Sollten Rechtsmittel gegen die Entscheidung keinen Erfolg haben, muss es eine gesetzliche Regelung geben, wie und in welchem Umfang für Bodenreformerben nachgebessert werden kann. Dazu wäre zunächst die Bundesregierung am Zuge. "Auf keinen Fall sollte die Lösung in der Rückgabe von Flächen bestehen, die per Gesetz am Stichtag 15.03.1990 den Bodenfonds der neuen Länder zugesprochen worden sind. Dieses hätte aus meiner Sicht schwerwiegende Folgen für die ohnehin komplizierte Situation vieler landwirtschaftlicher Betriebe und bedeutet letztendlich, das Kind mit dem Bade auszuschütten", so Lilly Kühnel.

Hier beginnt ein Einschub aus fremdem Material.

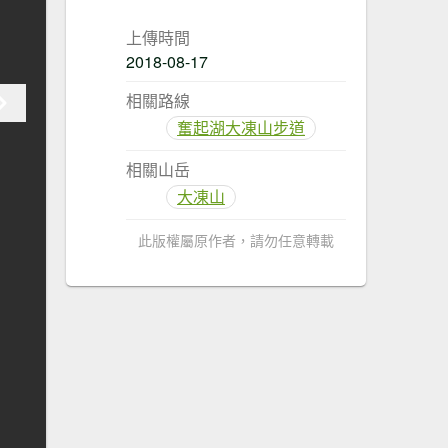
上傳時間
2018-08-17
相關路線
奮起湖大凍山步道
相關山岳
大凍山
此版權屬原作者，請勿任意轉載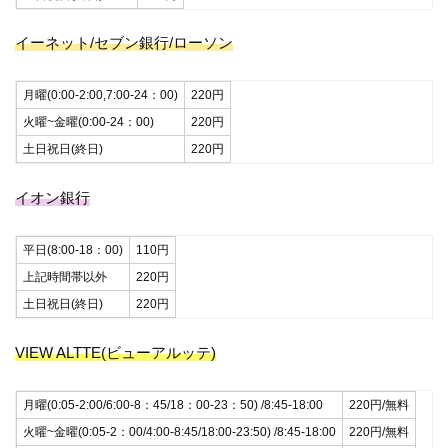
イーネット/セブン銀行/ローソン
月曜(0:00-2:00,7:00-24：00)
220円
火曜~金曜(0:00-24：00)
220円
土日祝日(終日)
220円
イオン銀行
平日(8:00-18：00)
110円
上記時間帯以外
220円
土日祝日(終日)
220円
VIEW ALTTE(ビューアルッテ)
月曜(0:05-2:00/6:00-8：45/18：00-23：50) /8:45-18:00
220円/無料
火曜~金曜(0:05-2：00/4:00-8:45/18:00-23:50) /8:45-18:00
220円/無料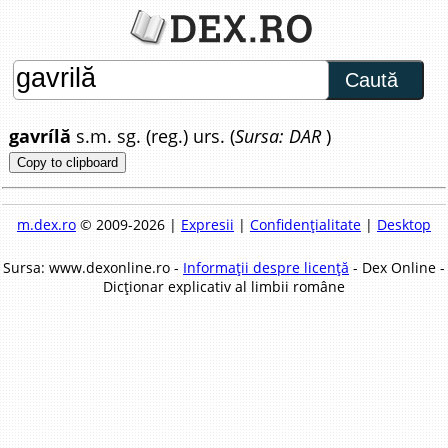
Caută
gavrílă
s.m. sg. (reg.) urs. (
Sursa: DAR
)
Copy to clipboard
m.dex.ro
© 2009-2026 |
Expresii
|
Confidențialitate
|
Desktop
Sursa: www.dexonline.ro -
Informații despre licență
- Dex Online -
Dicționar explicativ al limbii române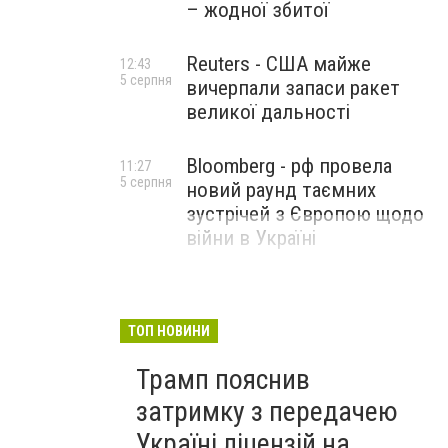
– жодної збитої
Reuters - США майже
12:43
5 серпня
вичерпали запаси ракет
великої дальності
Bloomberg - рф провела
11:27
5 серпня
новий раунд таємних
зустрічей з Європою щодо
війни в Україні
ТОП НОВИНИ
Трамп пояснив
затримку з передачею
Україні ліцензій на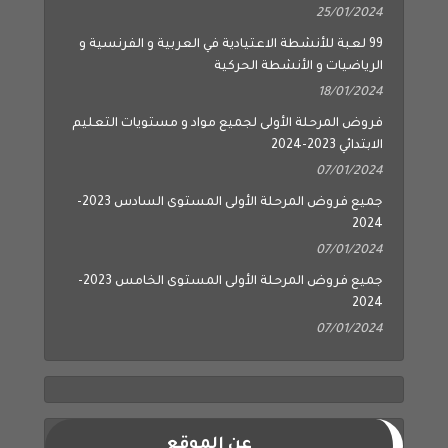
25/01/2024
99 لعبة للأنشطة الاعتيادية في العربية و الفرنسية و
الرياضيات و الأنشطة الحركية
18/01/2024
فروض المرحلة الأولى لجميع مواد و مستويات التعليم
الابتدائي 2023-2024
07/01/2024
جميع فروض المرحلة الأولى المستوى السادس 2023-
2024
07/01/2024
جميع فروض المرحلة الأولى المستوى الخامس 2023-
2024
07/01/2024
عن الموقع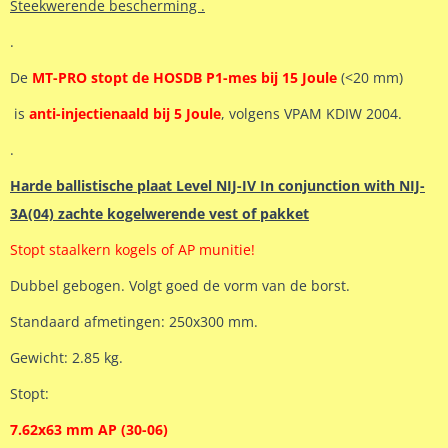
Steekwerende bescherming .
.
De
MT-PRO stopt de HOSDB P1-mes bij 15 Joule
(<20 mm)
is
anti-injectienaald bij 5 Joule
, volgens VPAM KDIW 2004.
.
Harde ballistische plaat Level NIJ-IV In conjunction with NIJ-
3A(04) zachte kogelwerende vest of pakket
Stopt staalkern kogels of AP munitie!
Dubbel gebogen. Volgt goed de vorm van de borst.
Standaard afmetingen: 250x300 mm.
Gewicht: 2.85 kg.
Stopt:
7.62x63 mm AP (30-06)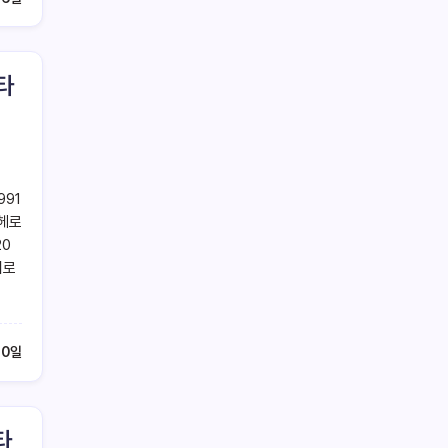
타
991
랑헤로
20
커로
10일
타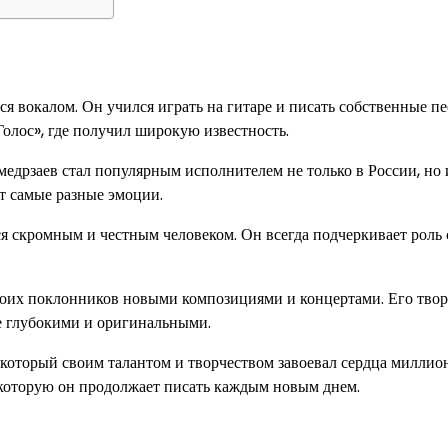
я вокалом. Он учился играть на гитаре и писать собственные пе
Голос», где получил широкую известность.
едрзаев стал популярным исполнителем не только в России, но и
т самые разные эмоции.
ся скромным и честным человеком. Он всегда подчеркивает роль 
воих поклонников новыми композициями и концертами. Его твор
ее глубокими и оригинальными.
который своим талантом и творчеством завоевал сердца миллио
, которую он продолжает писать каждым новым днем.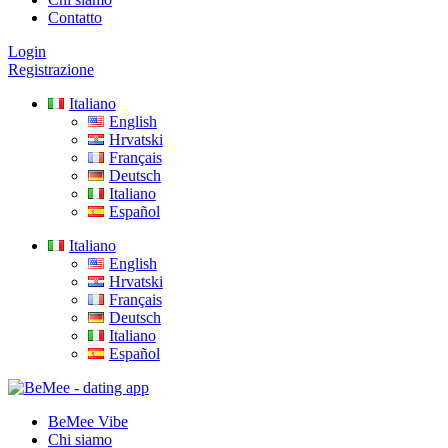
Contatto
Login
Registrazione
Italiano
English
Hrvatski
Français
Deutsch
Italiano
Español
Italiano
English
Hrvatski
Français
Deutsch
Italiano
Español
BeMee Vibe
Chi siamo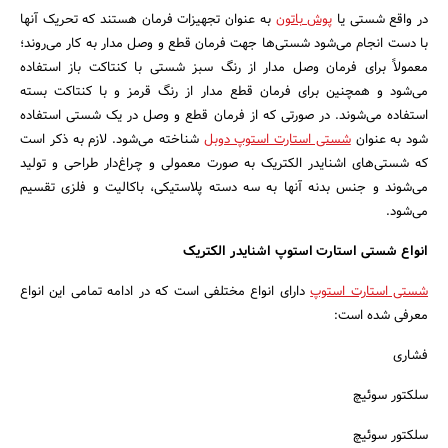
در واقع شستی یا
پوش باتون
به عنوان تجهیزات فرمان هستند که تحریک آنها
با دست انجام می‌شود شستی‌ها جهت فرمان قطع و وصل مدار به کار می‌روند؛
معمولاً برای فرمان وصل مدار از رنگ سبز شستی با کنتاکت باز استفاده
می‌شود و همچنین برای فرمان قطع مدار از رنگ قرمز و با کنتاکت بسته
استفاده می‌شوند. در صورتی که از فرمان قطع و وصل در یک شستی استفاده
شود به عنوان
شستی استارت استوپ دوبل
شناخته می‌شود. لازم به ذکر است
که شستی‌های اشنایدر الکتریک به صورت معمولی و چراغ‌دار طراحی و تولید
می‌شوند و جنس بدنه آنها به سه دسته پلاستیکی، باکالیت و فلزی تقسیم
می‌شود.
جستجو
انواع شستی استارت استوپ اشنایدر الکتریک
شستی استارت استوپ
دارای انواع مختلفی است که در ادامه تمامی این انواع
معرفی شده است:
فشاری
سلکتور سوئیچ
سلکتور سوئیچ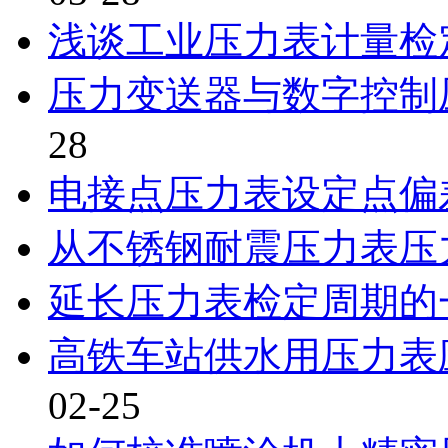
浅谈工业压力表计量检
压力变送器与数字控制
28
电接点压力表设定点偏
从不锈钢耐震压力表压
延长压力表检定周期的
高铁车站供水用压力表
02-25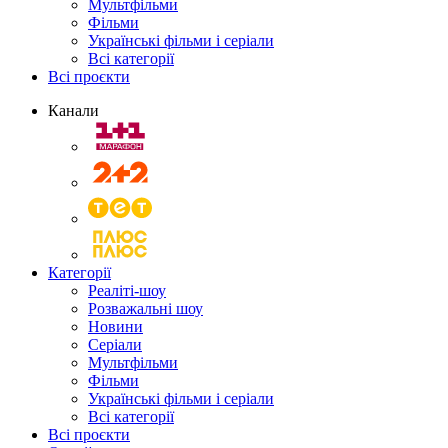
Мультфільми
Фільми
Українські фільми і серіали
Всі категорії
Всі проєкти
Канали
Категорії
Реаліті-шоу
Розважальні шоу
Новини
Серіали
Мультфільми
Фільми
Українські фільми і серіали
Всі категорії
Всі проєкти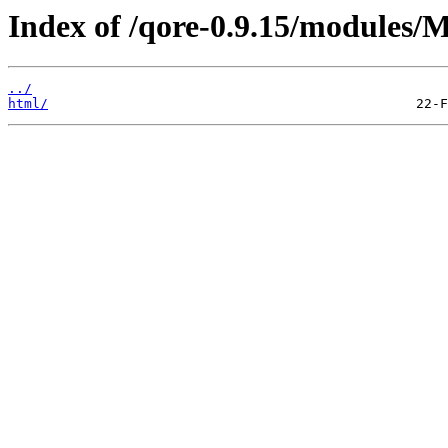
Index of /qore-0.9.15/modules/
../
html/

Die Sprecherin für Agrarpolitik der SPD-Landtagsfraktion spricht sich für ein gemeinsames Vorgehen von Bund und neuen Ländern in dieser Frage aus. Es sollte über eine adäquate Entschädigung für entzogene Bodenreformflächen nachgedacht werden und gemeinsam nach geeigneten Lösungen gesucht werden, so Lilly Kühnel.